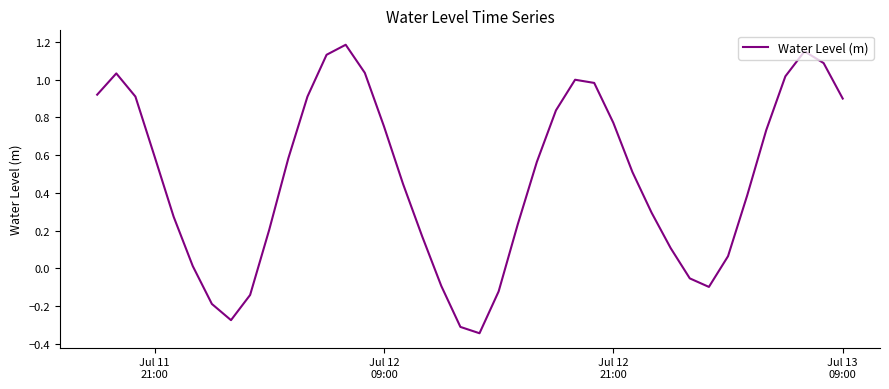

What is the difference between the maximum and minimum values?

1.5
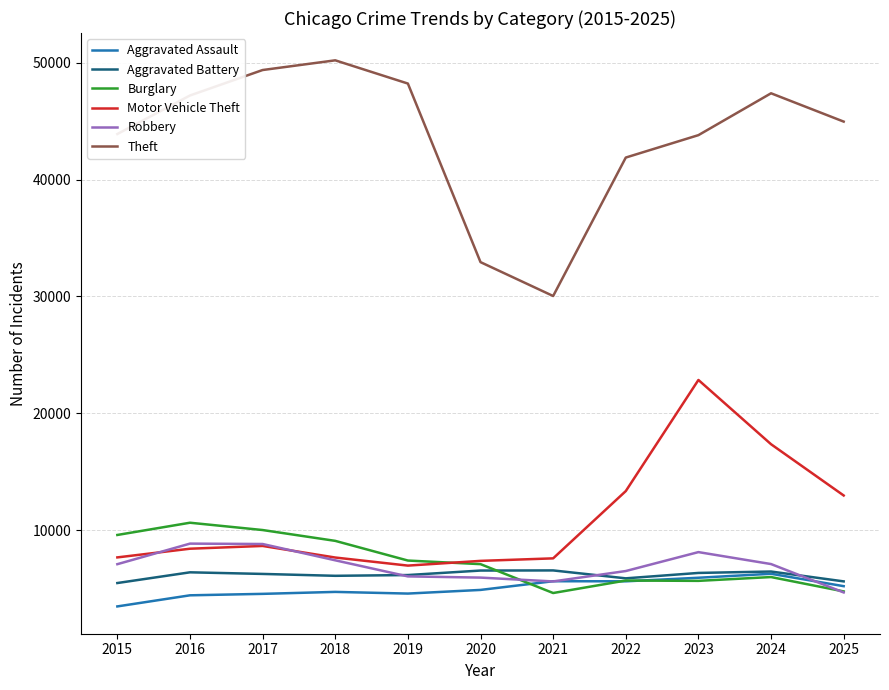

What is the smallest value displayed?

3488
==
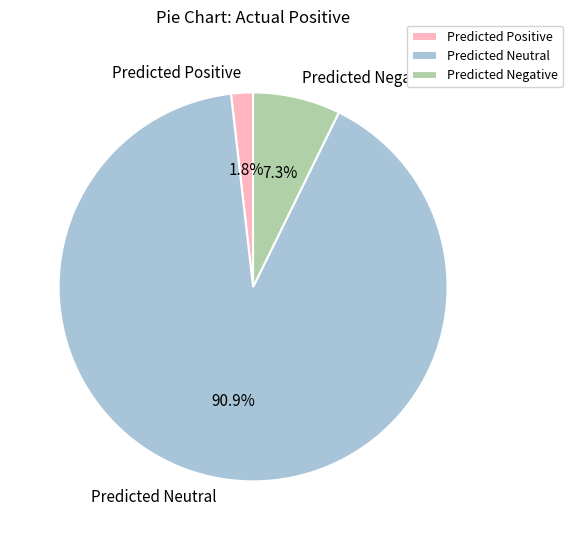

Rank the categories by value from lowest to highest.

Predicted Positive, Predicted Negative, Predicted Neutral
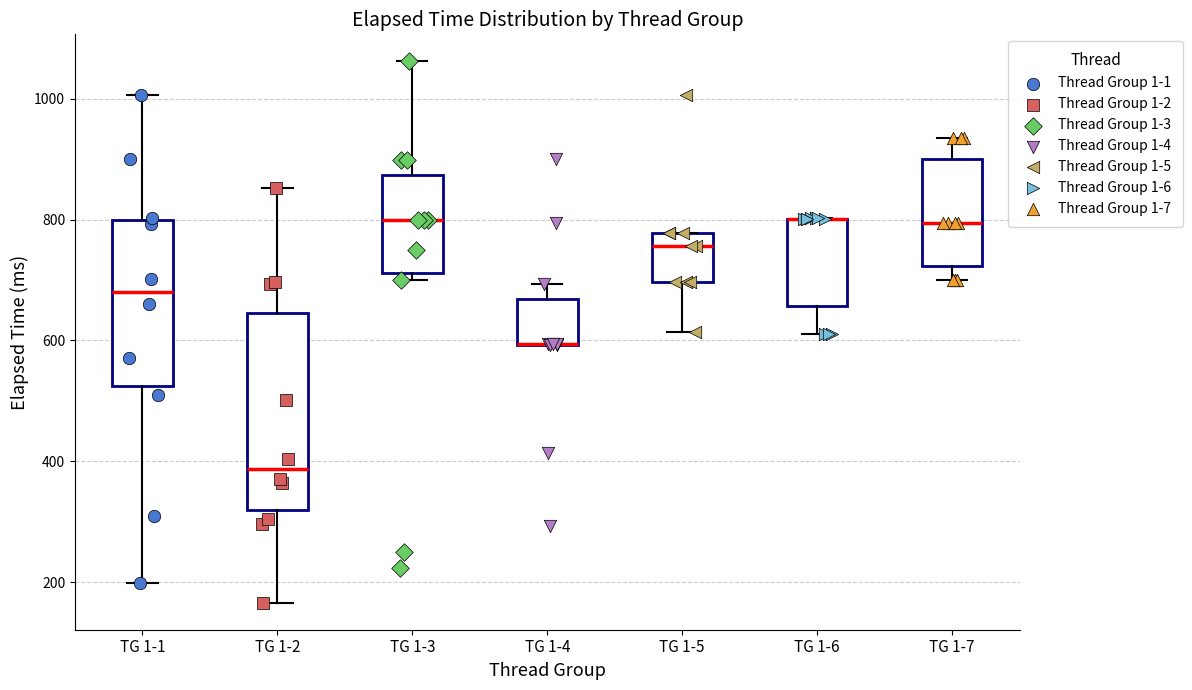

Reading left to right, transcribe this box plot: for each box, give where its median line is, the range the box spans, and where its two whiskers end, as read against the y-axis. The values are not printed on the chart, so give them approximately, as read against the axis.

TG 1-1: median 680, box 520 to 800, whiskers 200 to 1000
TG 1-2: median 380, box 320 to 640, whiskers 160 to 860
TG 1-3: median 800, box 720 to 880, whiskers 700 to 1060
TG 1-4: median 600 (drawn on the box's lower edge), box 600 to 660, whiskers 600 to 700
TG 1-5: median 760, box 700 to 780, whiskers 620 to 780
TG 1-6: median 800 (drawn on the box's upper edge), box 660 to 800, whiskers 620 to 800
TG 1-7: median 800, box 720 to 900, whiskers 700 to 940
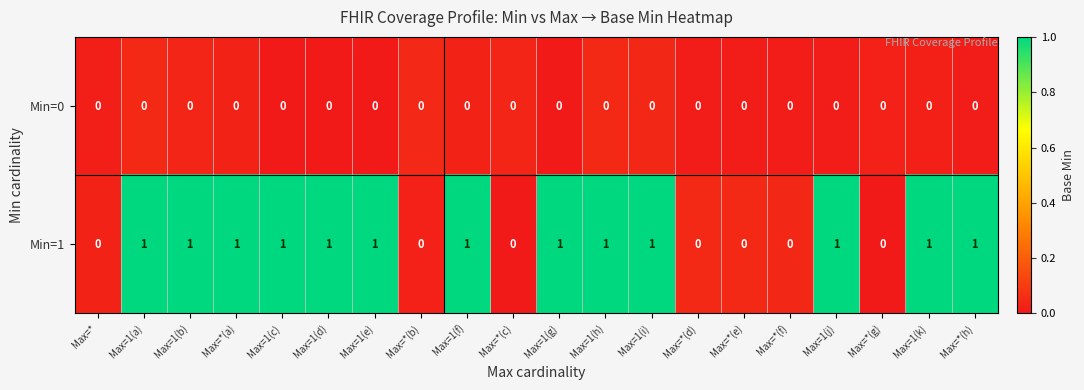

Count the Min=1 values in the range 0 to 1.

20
--
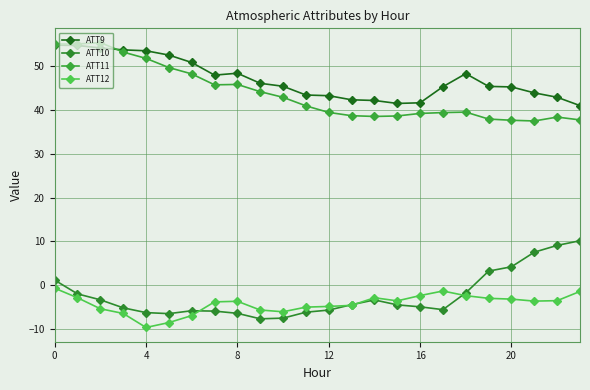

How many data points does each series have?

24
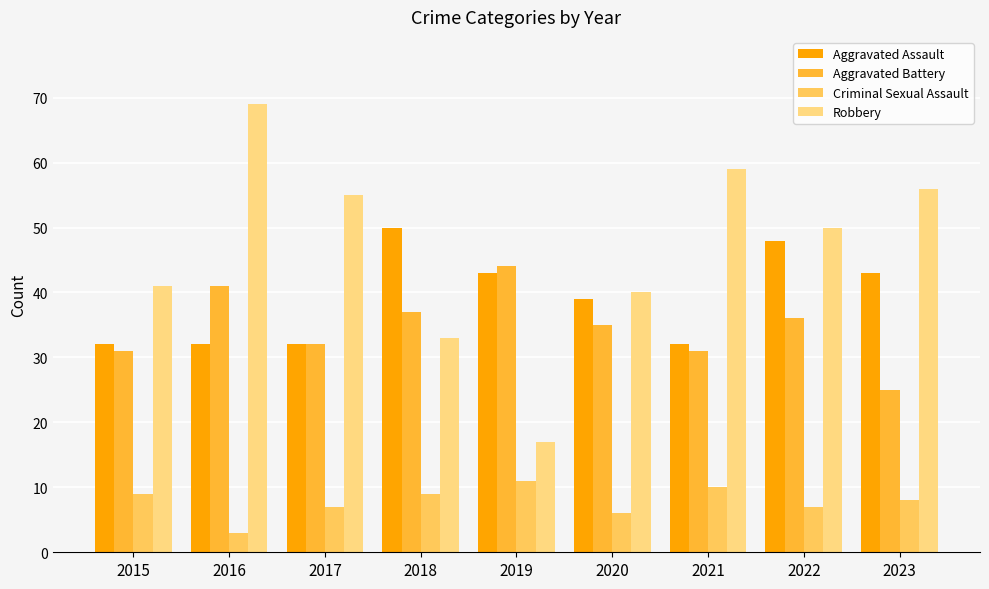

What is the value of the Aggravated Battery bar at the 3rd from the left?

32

- EXERCISE DIRECTIONS
Output everything in the material from the line containing "What is the difference" down to the line containing "What is the smallest value displayed?", both included, exactly as those lines appear, but leave out the picture.

- WRITTEN RESPONSE
What is the difference between the maximum and minimum values?

1.5

What is the smallest value displayed?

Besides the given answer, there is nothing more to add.